La réglementation a une incidence différente sur différents secteurs de l’industrie et sur le grand public.
Pour le grand public qui utilise des véhicules automobiles, la réglementation entraînera une plus grande stabilité des prix de l’essence et du carburant diesel puisque, sauf dans des circonstances extraordinaires, le prix de l’essence le matin sera le même, à quelques cents près, que le prix de l’essence en soirée au cours d’une même journée.

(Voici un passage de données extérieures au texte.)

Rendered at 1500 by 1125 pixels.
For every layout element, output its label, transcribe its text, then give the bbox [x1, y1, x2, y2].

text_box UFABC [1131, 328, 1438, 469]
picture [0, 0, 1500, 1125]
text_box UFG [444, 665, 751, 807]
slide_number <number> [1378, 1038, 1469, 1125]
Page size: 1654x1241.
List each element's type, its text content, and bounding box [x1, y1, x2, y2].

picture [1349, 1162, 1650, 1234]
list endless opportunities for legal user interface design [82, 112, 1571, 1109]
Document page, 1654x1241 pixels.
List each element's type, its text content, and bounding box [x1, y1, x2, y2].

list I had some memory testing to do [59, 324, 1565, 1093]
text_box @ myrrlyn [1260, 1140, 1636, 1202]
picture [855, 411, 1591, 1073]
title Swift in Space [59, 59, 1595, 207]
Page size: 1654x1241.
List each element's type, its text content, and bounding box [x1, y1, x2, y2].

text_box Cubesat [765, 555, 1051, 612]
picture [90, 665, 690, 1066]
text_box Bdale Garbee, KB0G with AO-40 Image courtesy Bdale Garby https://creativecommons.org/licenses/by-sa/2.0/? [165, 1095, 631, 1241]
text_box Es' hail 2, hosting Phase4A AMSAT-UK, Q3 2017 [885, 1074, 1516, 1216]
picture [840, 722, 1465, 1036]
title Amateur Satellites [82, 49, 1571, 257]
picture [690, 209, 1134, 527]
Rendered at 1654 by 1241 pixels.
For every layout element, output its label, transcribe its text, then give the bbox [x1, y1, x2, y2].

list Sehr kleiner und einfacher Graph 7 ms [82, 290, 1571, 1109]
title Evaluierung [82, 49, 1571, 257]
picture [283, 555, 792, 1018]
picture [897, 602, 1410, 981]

En effet, le prix de l’essence et du carburant diesel pour le grand public qui utilise des véhicules automobiles demeurera souvent le même pendant une période pouvant s’étendre jusqu’à une semaine. En cas de désastre tel que l’ouragan Katrina, le prix peut changer plus souvent, mais nous ne verrons plus deux ou trois changements de prix par jour.
Si vous êtes un détaillant d’essence, la réglementation signifie également que lorsque les prix internationaux du pétrole brut ou d’autres facteurs entraînent l’augmentation des prix de l’essence, vous serez tout de même en mesure de faire des profits au lieu de vous retrouver coincé entre les clients et les fournisseurs d’essence.
Par conséquent, il y a une meilleure probabilité que dans les régions rurales de la province, où il faut faire 10 ou 15 minutes de route pour acheter de l’essence, les stations-services locales resteront en opération. Ainsi, si vous êtes une personne âgée ou si vous vous déplacez pendant l’hiver, vous serez toujours en mesure d’obtenir ce qui est devenu un service essentiel dans votre propre communauté.
En Nouvelle-Écosse, le coût de toutes les catégories de qualité (ordinaire, intermédiaire ou super) de l’essence sera réglementé, tout comme le carburant à très faible teneur en soufre diesel. Après les frais de transport, tous les Néo-Écossais paieront le même prix (à un cent et demi près) pour l’essence ordinaire dans une station libre-service et diesel, peu importe où ils habitent.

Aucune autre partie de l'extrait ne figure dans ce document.